(Extracted records)
/---

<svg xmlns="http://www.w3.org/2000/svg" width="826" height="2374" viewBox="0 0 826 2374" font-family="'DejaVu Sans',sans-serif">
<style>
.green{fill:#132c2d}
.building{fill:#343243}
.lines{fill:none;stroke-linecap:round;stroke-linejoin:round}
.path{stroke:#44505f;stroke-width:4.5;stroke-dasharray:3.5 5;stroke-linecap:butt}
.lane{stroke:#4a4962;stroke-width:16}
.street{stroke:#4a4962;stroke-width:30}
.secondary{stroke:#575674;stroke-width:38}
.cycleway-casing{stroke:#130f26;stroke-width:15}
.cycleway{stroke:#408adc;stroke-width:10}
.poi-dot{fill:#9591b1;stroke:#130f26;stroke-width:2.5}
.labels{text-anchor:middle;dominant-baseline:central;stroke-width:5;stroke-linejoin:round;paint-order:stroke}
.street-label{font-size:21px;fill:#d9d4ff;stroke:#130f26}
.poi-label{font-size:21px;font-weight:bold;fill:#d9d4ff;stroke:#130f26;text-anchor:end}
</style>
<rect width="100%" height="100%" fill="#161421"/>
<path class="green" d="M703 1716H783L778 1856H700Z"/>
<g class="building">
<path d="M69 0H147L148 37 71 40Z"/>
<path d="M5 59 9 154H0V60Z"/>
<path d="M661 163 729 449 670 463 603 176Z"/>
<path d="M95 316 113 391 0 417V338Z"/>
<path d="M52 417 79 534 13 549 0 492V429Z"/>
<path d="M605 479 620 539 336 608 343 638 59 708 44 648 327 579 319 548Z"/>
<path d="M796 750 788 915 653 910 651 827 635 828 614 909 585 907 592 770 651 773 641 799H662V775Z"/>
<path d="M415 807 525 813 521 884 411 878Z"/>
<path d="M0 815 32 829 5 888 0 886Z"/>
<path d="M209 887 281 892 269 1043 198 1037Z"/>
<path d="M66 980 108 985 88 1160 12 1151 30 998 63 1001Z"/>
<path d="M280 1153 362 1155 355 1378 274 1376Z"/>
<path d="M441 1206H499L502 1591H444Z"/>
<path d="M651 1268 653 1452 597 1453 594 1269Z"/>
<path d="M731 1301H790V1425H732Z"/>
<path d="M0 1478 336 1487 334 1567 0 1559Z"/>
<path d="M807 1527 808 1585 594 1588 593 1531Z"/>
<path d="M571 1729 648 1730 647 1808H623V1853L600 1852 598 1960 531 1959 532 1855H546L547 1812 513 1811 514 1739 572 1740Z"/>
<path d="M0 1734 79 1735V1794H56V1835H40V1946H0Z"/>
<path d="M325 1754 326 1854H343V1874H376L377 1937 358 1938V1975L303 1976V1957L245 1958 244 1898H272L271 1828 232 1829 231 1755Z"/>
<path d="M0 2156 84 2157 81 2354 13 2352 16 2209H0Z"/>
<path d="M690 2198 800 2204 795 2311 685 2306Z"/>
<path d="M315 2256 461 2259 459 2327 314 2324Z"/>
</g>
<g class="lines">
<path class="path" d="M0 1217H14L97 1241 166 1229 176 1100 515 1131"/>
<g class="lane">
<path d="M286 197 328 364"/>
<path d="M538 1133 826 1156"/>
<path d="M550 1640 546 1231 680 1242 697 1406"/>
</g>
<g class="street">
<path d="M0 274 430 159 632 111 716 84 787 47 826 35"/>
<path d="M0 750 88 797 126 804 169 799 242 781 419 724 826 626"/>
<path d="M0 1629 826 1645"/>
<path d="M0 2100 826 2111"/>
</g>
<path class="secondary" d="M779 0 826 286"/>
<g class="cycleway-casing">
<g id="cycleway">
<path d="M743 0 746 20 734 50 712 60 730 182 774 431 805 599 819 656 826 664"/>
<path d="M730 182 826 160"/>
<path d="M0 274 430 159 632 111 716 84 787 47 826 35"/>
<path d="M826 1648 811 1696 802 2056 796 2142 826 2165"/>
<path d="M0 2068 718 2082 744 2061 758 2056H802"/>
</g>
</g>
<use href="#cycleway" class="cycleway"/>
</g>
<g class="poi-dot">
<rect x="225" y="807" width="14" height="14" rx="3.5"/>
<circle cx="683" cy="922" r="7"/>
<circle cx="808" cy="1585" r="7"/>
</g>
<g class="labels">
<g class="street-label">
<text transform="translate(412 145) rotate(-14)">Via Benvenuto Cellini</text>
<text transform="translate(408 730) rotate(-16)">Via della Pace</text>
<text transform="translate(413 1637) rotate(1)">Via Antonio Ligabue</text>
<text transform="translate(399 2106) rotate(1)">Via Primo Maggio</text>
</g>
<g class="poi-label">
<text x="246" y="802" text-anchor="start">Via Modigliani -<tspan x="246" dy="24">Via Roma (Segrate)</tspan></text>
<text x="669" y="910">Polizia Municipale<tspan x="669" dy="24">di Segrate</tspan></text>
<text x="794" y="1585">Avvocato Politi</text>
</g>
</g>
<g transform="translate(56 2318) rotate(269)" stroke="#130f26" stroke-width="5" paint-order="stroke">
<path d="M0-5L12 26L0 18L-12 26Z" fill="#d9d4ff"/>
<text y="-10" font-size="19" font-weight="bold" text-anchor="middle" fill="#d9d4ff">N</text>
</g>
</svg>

\---

→ Exercise description
"lines" is the string to look for; please copy every line of the records above where it appears.

→ Result for this exercise
.lines{fill:none;stroke-linecap:round;stroke-linejoin:round}
<g class="lines">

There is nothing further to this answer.